I don't trade these much, but I know traders who do well here. The edge comes from reading the actual ensemble models, not just the Weather Channel headline. It's work, but the markets are often thin enough that good analysis pays off.
These are tricky. Everyone thinks they understand politics. Most people are wrong. I've made money on election markets, but I've also gotten burned badly when I let my own biases creep in. The signal-to-noise ratio in political news is terrible, and the markets often price in information faster than I can react.
One thing that surprised me when I switched from CME products to Kalshi was how thin some markets are. On the S&P futures, you can move size without thinking twice. On Kalshi, a $500 order can move a market several cents if you're not careful.
This matters for profitability:
The major markets (Fed decisions, big elections, monthly economic data) are liquid enough to trade. The long-tail stuff often isn't.
I'm not going to give you fake PnL numbers. What I will say is this: in a good year, trading prediction markets has been a meaningful supplement to my other income. In a bad year, I've lost money. Most months are somewhere in between.

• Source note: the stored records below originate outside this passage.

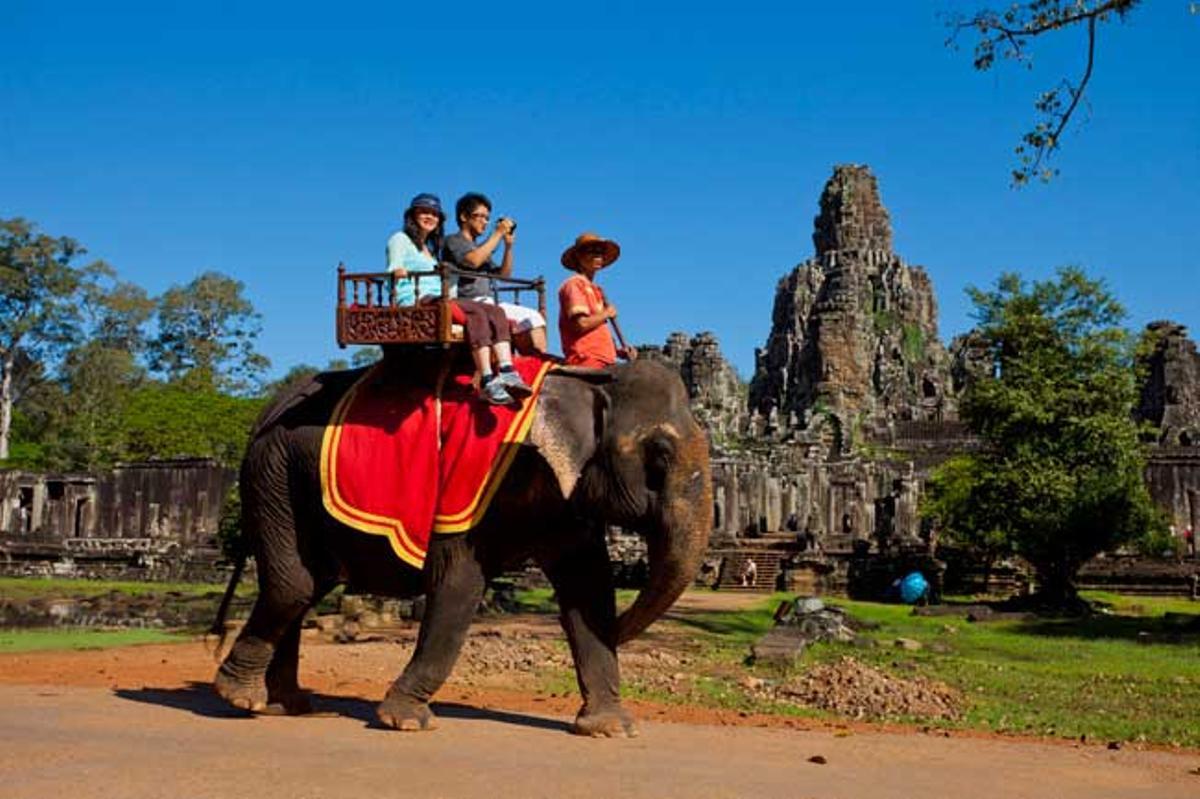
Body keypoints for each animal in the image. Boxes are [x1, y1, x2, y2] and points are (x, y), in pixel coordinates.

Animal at [211, 355, 713, 737]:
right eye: (660, 454)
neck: (584, 379)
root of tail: (265, 411)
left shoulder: (565, 496)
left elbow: (589, 589)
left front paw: (611, 729)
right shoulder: (471, 485)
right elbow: (459, 584)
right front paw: (405, 720)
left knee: (306, 585)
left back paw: (287, 703)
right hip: (274, 477)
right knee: (293, 585)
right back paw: (240, 696)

If you're expecting to quit your job and live off Kalshi profits, you're probably going to be disappointed. The market isn't big enough yet. Liquidity is growing but still limited. And the edge available to retail traders is real but narrow.
Here's a more realistic framing:
Despite the limitations, I keep coming back. Part of it is that I genuinely find these markets interesting. Forecasting real-world events is more intellectually engaging to me than reading chart patterns.
Part of it is that the space is still young. Kalshi is CFTC-regulated, USD-settled, and requires KYC. That means it's playing by the rules, which I think gives it staying power. As liquidity grows, the opportunities should grow too.
And honestly, part of it is just that I'm stubborn. I spent years learning to read economic data and Fed communications. It would feel like a waste not to use those skills somewhere.
Yes. Kalshi is regulated by the CFTC (Commodity Futures Trading Commission) as a designated contract market. You'll need to complete KYC verification to open an account, and all trading is done in US dollars. It's one of the few prediction market platforms that's fully compliant with US law.
You can start with as little as a few dollars since most contracts are priced between $0.01 and $0.99 per share. That said, I'd recommend starting with at least a couple hundred dollars if you want to diversify across multiple positions. Small accounts get eaten up by fees and can't handle normal variance.
I don't have exact numbers, and I'd be suspicious of anyone who claims they do. Like most trading venues, the majority of participants probably lose money over time. The traders who profit tend to be specialists who focus on markets where they have genuine information or analytical advantages.
It's possible, but unlikely in your first few months. Most beginners overestimate their edge and underestimate variance. My honest take from trading here is to start small, track everything, and expect to pay some tuition to the market before you figure out what works for you.
Not financial advice. I trade my own money and you can lose yours. Do your own research.